Whiteabbey took its name from the medieval abbey of Druim La Croix, which stood near present-day Whiteabbey Hospital. The abbey was a daughter house of Dryburgh Abbey in Scotland and belonged to the Premonstratensian Order, who were popularly known as the White Canons. Parts of the ruined chapter house remained visible until the 20th century, but the last traces of the building were removed in 1926.

In the first half of the 19th century, the village of Whiteabbey was home to a large bleach works, and was an important landing site for coal shipments bound for Belfast. Remnants of the old pier can still be seen in Belfast Lough. The importance of Whiteabbey declined after the channel into Belfast Harbour was widened and straightened, allowing larger ships to reach the city directly.

Abbeylands, a Victorian house in Whiteabbey belonging to Sir Hugh McCalmont, was used as a training ground by the Ulster Volunteers during the Home Rule Crisis. In 1914, the building was torched by Suffragettes in response to Edward Carson's opposition to votes for women, causing £20,000 of damage.

In 1952, one of Northern Ireland's most controversial murders took place in Whiteabbey when Patricia Curran, the 19-year-old daughter of prominent judge and politician Sir Lancelot Curran, was found stabbed near her home, Glen House.

Whiteabbey, together with Whitewell, Whitehouse, Jordanstown, Monkstown, Carnmoney, and Glengormley, were the seven villages that formed Newtownabbey when it gained district council status on 1 April 1958.

==Amenities==
The Glen, which follows the Three Mile Water up to the Bleach Green railway viaducts, is a local walking route.

Whiteabbey is close to the main shopping area of Newtownabbey, including the Abbey Centre. Whiteabbey Hospital is also located near the village.

== Education ==
- Northern Regional College
- Ulster University - Jordanstown Campus
- Whiteabbey Primary School founded in 1839, by the congregation of Whiteabbey Presbyterian Church, it was originally located in their church grounds on the Shore Road. In 1939 the school moved to Old Manse Road and became a Public Elementary School and now a government Controlled School accepting children of all cultural and religious backgrounds.

+ + + + +

YOUR TASK: Copy the passage on Whiteabbey in full, word for word.

DATASET EXTRACT:
+ + + + +

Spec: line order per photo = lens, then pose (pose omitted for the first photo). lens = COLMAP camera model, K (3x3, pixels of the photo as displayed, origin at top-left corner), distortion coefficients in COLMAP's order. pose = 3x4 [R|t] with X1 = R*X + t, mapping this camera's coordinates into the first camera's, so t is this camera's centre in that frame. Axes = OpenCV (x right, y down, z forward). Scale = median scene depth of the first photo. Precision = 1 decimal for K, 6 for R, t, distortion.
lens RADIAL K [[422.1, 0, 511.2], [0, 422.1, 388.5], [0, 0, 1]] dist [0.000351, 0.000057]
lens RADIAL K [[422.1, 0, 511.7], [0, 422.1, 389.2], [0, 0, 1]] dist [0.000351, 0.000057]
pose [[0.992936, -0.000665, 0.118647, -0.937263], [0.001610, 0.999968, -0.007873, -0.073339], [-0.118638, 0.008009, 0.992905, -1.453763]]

+ + + + +

RESULT:
Whiteabbey took its name from the medieval abbey of Druim La Croix, which stood near present-day Whiteabbey Hospital. The abbey was a daughter house of Dryburgh Abbey in Scotland and belonged to the Premonstratensian Order, who were popularly known as the White Canons. Parts of the ruined chapter house remained visible until the 20th century, but the last traces of the building were removed in 1926.

In the first half of the 19th century, the village of Whiteabbey was home to a large bleach works, and was an important landing site for coal shipments bound for Belfast. Remnants of the old pier can still be seen in Belfast Lough. The importance of Whiteabbey declined after the channel into Belfast Harbour was widened and straightened, allowing larger ships to reach the city directly.

Abbeylands, a Victorian house in Whiteabbey belonging to Sir Hugh McCalmont, was used as a training ground by the Ulster Volunteers during the Home Rule Crisis. In 1914, the building was torched by Suffragettes in response to Edward Carson's opposition to votes for women, causing £20,000 of damage.

In 1952, one of Northern Ireland's most controversial murders took place in Whiteabbey when Patricia Curran, the 19-year-old daughter of prominent judge and politician Sir Lancelot Curran, was found stabbed near her home, Glen House.

Whiteabbey, together with Whitewell, Whitehouse, Jordanstown, Monkstown, Carnmoney, and Glengormley, were the seven villages that formed Newtownabbey when it gained district council status on 1 April 1958.

==Amenities==
The Glen, which follows the Three Mile Water up to the Bleach Green railway viaducts, is a local walking route.

Whiteabbey is close to the main shopping area of Newtownabbey, including the Abbey Centre. Whiteabbey Hospital is also located near the village.

== Education ==
- Northern Regional College
- Ulster University - Jordanstown Campus
- Whiteabbey Primary School founded in 1839, by the congregation of Whiteabbey Presbyterian Church, it was originally located in their church grounds on the Shore Road. In 1939 the school moved to Old Manse Road and became a Public Elementary School and now a government Controlled School accepting children of all cultural and religious backgrounds.